Der größte Anteil des Energiebedarfs in Gebäuden entfällt auf die Wärmeerzeugung; auch die Kühlung, die zumeist durch elektrisch betriebene Kompressionskältemaschinen gewährleistet wird, verbraucht viel Energie. Deshalb soll das von der EU geförderte Forschungsprojekt „Sensible“ („Storage Enabled Sustainable Energy for Buildings and Communities“) in Zusammenarbeit mit Siemens für mehr Effizienz sorgen. Im Mittelpunkt steht auch hier die Frage, wie Energieerzeugung und -verbrauch – gerade angesichts der schwankenden Stromproduktion von Wind- und Solaranlagen – besser aufeinander abgestimmt werden können. Für ein Gleichgewicht sind elektrische Speicher, aber auch flexible Energieverbraucher notwendig, die ihren Energiebedarf an die jeweilige Verfügbarkeit von erneuerbar erzeugtem Strom anpassen können.
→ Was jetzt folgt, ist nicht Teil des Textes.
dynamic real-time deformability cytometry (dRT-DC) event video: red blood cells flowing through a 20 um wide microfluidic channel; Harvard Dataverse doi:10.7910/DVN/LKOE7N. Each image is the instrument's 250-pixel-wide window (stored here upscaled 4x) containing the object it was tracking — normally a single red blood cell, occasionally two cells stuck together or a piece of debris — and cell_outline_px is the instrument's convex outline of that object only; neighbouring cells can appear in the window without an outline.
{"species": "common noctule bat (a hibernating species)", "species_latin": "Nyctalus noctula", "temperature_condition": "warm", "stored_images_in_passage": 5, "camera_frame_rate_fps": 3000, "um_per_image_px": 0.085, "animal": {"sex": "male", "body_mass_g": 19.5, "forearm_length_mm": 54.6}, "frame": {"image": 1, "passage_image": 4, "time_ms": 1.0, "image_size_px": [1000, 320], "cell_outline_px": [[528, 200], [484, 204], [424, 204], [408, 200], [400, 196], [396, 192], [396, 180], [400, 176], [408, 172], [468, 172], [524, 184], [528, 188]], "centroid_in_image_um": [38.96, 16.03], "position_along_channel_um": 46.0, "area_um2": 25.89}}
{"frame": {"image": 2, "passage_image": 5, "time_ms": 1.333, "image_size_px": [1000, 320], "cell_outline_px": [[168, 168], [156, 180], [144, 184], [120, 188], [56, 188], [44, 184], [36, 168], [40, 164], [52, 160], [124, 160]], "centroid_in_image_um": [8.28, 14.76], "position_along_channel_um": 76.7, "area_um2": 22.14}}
Ein anderer Ansatz, um Stromspitzen aus regenerativer Erzeugung abzufangen und eine Überlastung der Netze zu vermeiden, ist der Einsatz von sogenannten Micro Grids. Erzeugung, Verbrauch und Speicher sind hier in einer Einheit zusammengeführt, sodass dieses System im Idealfall ohne Einspeisung in das bzw. ohne Bezug aus dem Netz auskommt. Ein Beispiel ist die Pilotanlage des EnCN für das Klärwerk 1 der Stadt Nürnberg: Dort produzieren eine Photovoltaik- und eine Windkraftanlage mit Batteriespeicher den Strom autark vom Stromnetz. Für eine verbesserte Effizienz arbeitet das Micro Grid, anders als die etablierte Wechselstromtechnik, bei der elektrischen Energieversorgung auf Gleichstrombasis, womit technologisches Neuland betreten wird.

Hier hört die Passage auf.